I've been looking at different domains of knowledge, and asking the question, what pressures would have shaped ways of thinking in different organisms, trying to get away from the common approach to thinking about humans, human evolution, and animal cognition, which is to say, humans are unique, and that's the end of the story. All animals are unique, and the really interesting question is how their minds have been shaped by the particular social and ecological problems that the environment throws at them. For example, instead of stating that humans are unique, we ask the question: what pressures did humans confront, that no other animal confronted, that created selection for the evolution of language? Why can other organisms make do with the kind of communication system they have? Why did we evolve color vision? Why did other organisms not evolve color vision? Why do certain animals have the capacity to navigate in space with a simple mechanism like dead reckoning, and other animals need other kinds of machinery in order to get by in space?

This leads to a scientific approach to the study of animals and humans that brings the two groups of organisms together for the first time.
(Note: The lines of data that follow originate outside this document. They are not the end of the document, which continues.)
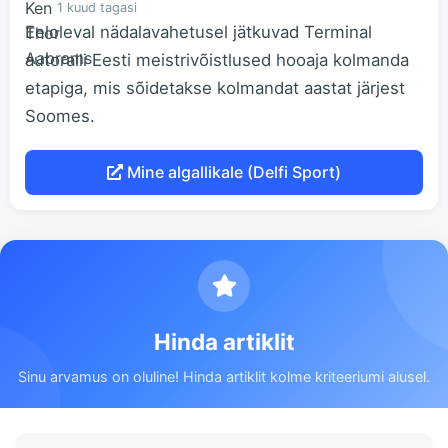
1 kuud tagasi
Eeloleval nädalavahetusel jätkuvad Terminal
autoralli Eesti meistrivõistlused hooaja kolmanda
etapiga, mis sõidetakse kolmandat aastat järjest
Soomes.
Mine algallikale (Delfi Sport)
Hinda artiklit
Sinu arvamus on oluline! Hinda artiklit kolme kriteeriumi alusel.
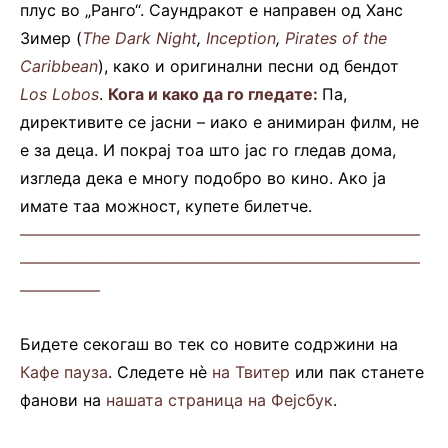
плус во „Ранго“. Саундракот е направен од Ханс
Зимер (
The Dark Night
,
Inception
,
Pirates of the
Caribbean
), како и оригинални песни од бендот
Los Lobos
.
Кога и како да го гледате:
Па,
директивите се јасни – иако е анимиран филм, не
е за деца. И покрај тоа што јас го гледав дома,
изгледа дека е многу подобро во кино. Ако ја
имате таа можност, купете билетче.
—————————————————————————
—————————————————————————
—————
Бидете секогаш во тек со новите содржини на
Кафе пауза
. Следете нè
на Твитер
или пак станете
фанови на
нашата страница на Фејсбук
.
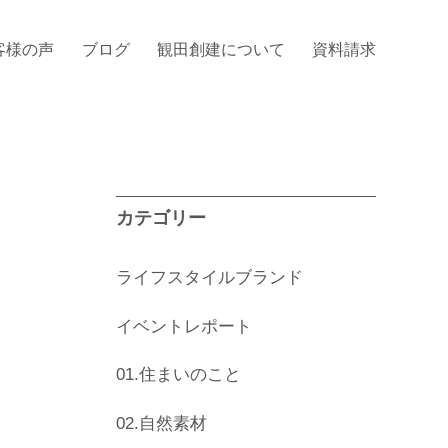
客様の声
ブログ
観田創建について
資料請求
カテゴリー
ライフスタイルブランド
イベントレポート
01.住まいのこと
02.自然素材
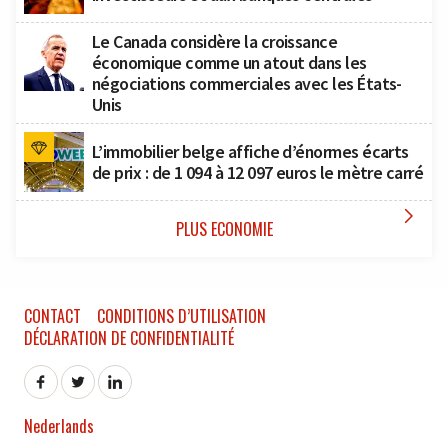
Le Canada considère la croissance
économique comme un atout dans les
négociations commerciales avec les États-
Unis
L’immobilier belge affiche d’énormes écarts
de prix : de 1 094 à 12 097 euros le mètre carré

PLUS ECONOMIE
CONTACT
CONDITIONS D’UTILISATION
DÉCLARATION DE CONFIDENTIALITÉ
Nederlands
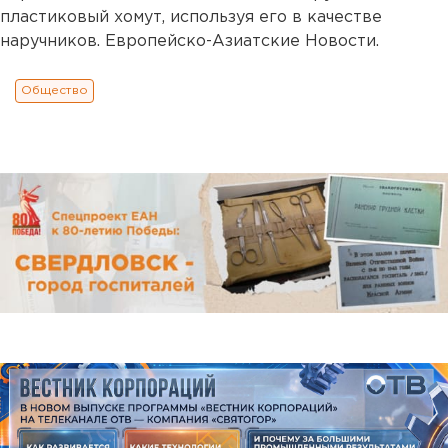
пластиковый хомут, используя его в качестве
наручников. Европейско-Азиатские Новости.
Общество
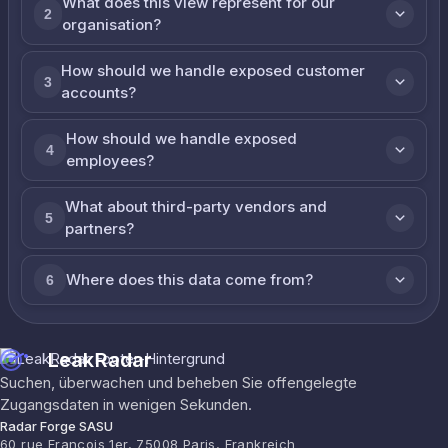
What does this view represent for our
2
organisation?
How should we handle exposed customer
3
accounts?
How should we handle exposed
4
employees?
What about third-party vendors and
5
partners?
Where does this data come from?
6
LeakRadar
Suchen, überwachen und beheben Sie offengelegte
Zugangsdaten in wenigen Sekunden.
Radar Forge SASU
60 rue François 1er, 75008 Paris, Frankreich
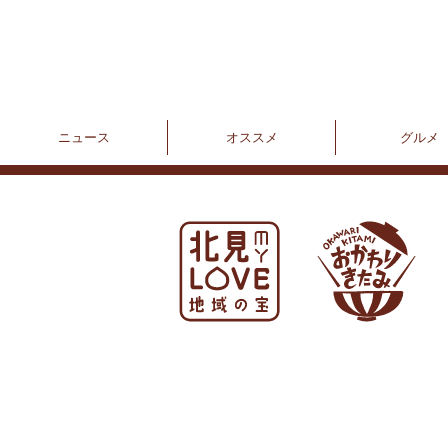
ニュース
オススメ
グルメ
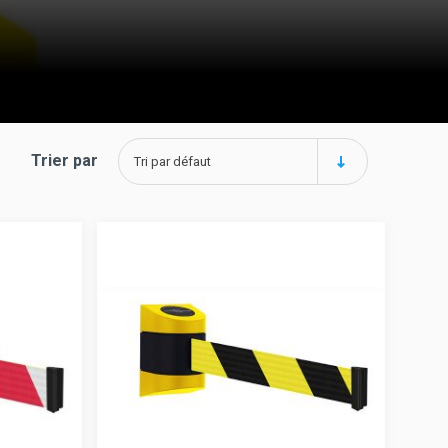
Trier par
Tri par défaut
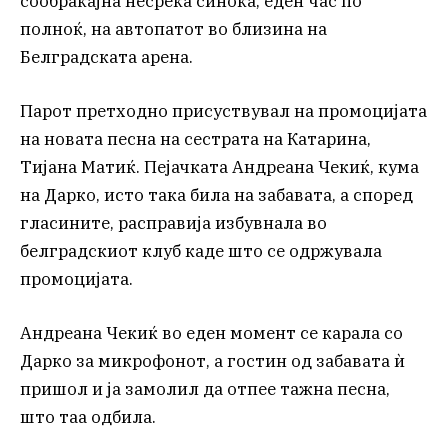
сообраќајна несреќа синоќа, еден час по
полноќ, на автопатот во близина на
Белградската арена.
Парот претходно присуствувал на промоцијата
на новата песна на сестрата на Катарина,
Тијана Матиќ. Пејачката Андреана Чекиќ, кума
на Дарко, исто така била на забавата, а според
гласините, расправија избувнала во
белградскиот клуб каде што се одржувала
промоцијата.
Андреана Чекиќ во еден момент се карала со
Дарко за микрофонот, а гостин од забавата ѝ
пришол и ја замолил да отпее тажна песна,
што таа одбила.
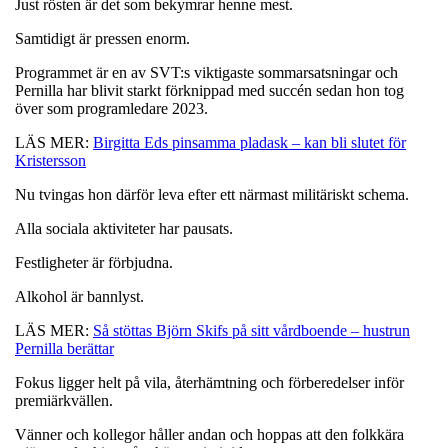
Just rösten är det som bekymrar henne mest.
Samtidigt är pressen enorm.
Programmet är en av SVT:s viktigaste sommarsatsningar och
Pernilla har blivit starkt förknippad med succén sedan hon tog
över som programledare 2023.
LÄS MER:
Birgitta Eds pinsamma pladask – kan bli slutet för
Kristersson
Nu tvingas hon därför leva efter ett närmast militäriskt schema.
Alla sociala aktiviteter har pausats.
Festligheter är förbjudna.
Alkohol är bannlyst.
LÄS MER:
Så stöttas Björn Skifs på sitt vårdboende – hustrun
Pernilla berättar
Fokus ligger helt på vila, återhämtning och förberedelser inför
premiärkvällen.
Vänner och kollegor håller andan och hoppas att den folkkära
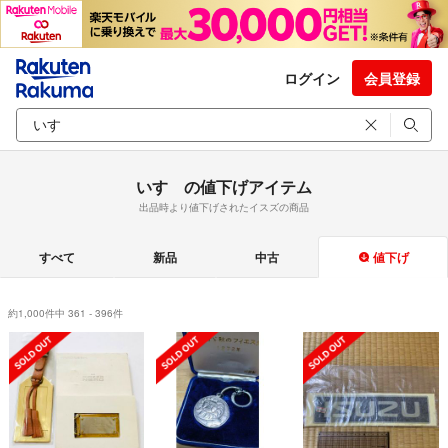
ログイン
会員登録
いすゞの値下げアイテム
出品時より値下げされたイスズの商品
すべて
新品
中古
値下げ
約1,000件中 361 - 396件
What we're now approaching is a new period in the study of animal minds, where we can use techniques that in part have been developed within the study of humans, and apply them directly to the study of non-human animals. Conversely, methods developed on animals are being used by cognitive scientists studying humans.

Here is one example: Researchers studying cognitive development, such as Susan Carey, Elizabeth Spelke, and Renee Baillargeon, have implemented a novel technique for asking human infants, who of course lack a functional linguistic system, about how they think about the world. The technique is quite simple, and is really just a bit of magic. The idea is that when we watch magic shows such as those carried out by the great Houdini or David Copperfield, we're engaged because the magician is violating, in front of our very own eyes, all sorts of assumptions we make about the physical world. Bodies are not capable of being cut in half and then put back together again in any kind of symmetrical way, and yet that engages our attention because we expect bodies to cohere. If the logic of a magic show, or the special effects of a program on television or a movie, grabs our attention precisely because it violates our expectations, then we can ask the question, what do infants or non-human animals bring into the world in terms of their expectations about how things should work? If they too carry specific expectations, then we should be able to create a magic show and grab their attention. Importantly, they should be more interested in a magic show than in a comparable demonstration that is consistent with the way the world works.